To the editor: Republicans need to tell President Trump that for the good of the country it’s time for him to go. The political and security crises of these last two weeks alone have deeply wounded his presidency, and they were all self-inflicted. (“Republicans need to screw up their courage and tell Trump to go,” Opinion, May 17)
But Vice President Mike Pence, who would succeed Trump, is subject to concern over his integrity and complicity in these scandals. As conservative commentator Bill Kristol said in January, “Trump corrupts,” meaning those intimately involved with Trump and his presidential campaign will forever operate under a poisonous cloud of association with him.
House Speaker Paul Ryan (R-Wis.) would be in line for the presidency after Pence, and now a secret recording of him silencing his fellow Republicans from chattering about Trump and Russia taints him too.
Walter Dominguez, Los Angeles
To the editor: Although it is becoming ever more apparent that Trump is unfit for the presidency, I have qualms about the prospect of his possible departure. If the erratic behavior and ignorance of this administration give way to a smoother operation, will the public relapse into docile acquiescence?
The Republican Party and Trump want to pursue the same policies.

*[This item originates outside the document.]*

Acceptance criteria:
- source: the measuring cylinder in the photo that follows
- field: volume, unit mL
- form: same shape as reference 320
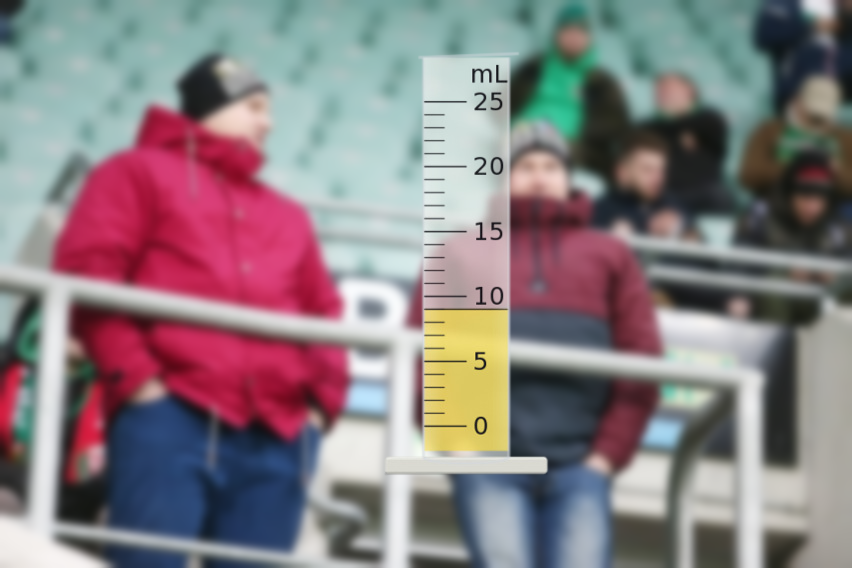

Presumably the GOP would have smoother sailing without Trump in enacting tax cuts primarily for the rich; fewer safeguards for workers, consumers and minorities; regulations that would speed up climate change and despoil the environment; and privatization of important government functions.
If Trump goes, will citizens continue to mobilize against these extraordinary assaults?
Grace Bertalot, Anaheim
To the editor: Max Boot is certainly correct about one thing: If Trump does resign, it will be because his fellow Republicans force him to. He will not resign because of anything House Minority Leader Nancy Pelosi (D-San Francisco), Senate Minority Leader Chuck Schumer (D-N.Y.) or any other Democrat says about him.
I expect Trump to weather the storm and fight back with everything he has.
As for the good of the country, both the Republicans and Democrats have proved they are far more interested in their own political parties. If and when Republican legislators feel that not removing Trump from office will hurt their own chances of reelection, only then will they finally act.
Charles Reilly, Manhattan Beach
To the editor: Republicans should definitely tell Trump it is time to go, but they’d be preaching to the choir. Trump has recently lamented that he misses his old life and shown contempt for the job by golfing more weekends than actually governing.
Perhaps all these admissions and Russian photos and leaks are from him. He is, after all, the master manipulator.
We can only hope that Trump’s selfishness will motivate him to resign and return to the life he misses so much so we can return to the life that Americans miss so much.
Rosemary Chiaverini, Sherman Oaks
To the editor: Renfield picking imaginary flies out of the air in “Dracula” is no match for Trump’s unhinged presidency.
A “witch hunt?” I think not. At no point does Trump take responsibility or offer contrition for his countless irrational missteps and lies.
Drowning in his own delusional desperation, might he just “fire” himself and ride out in a blaze of “victimized” glory? Don’t be surprised.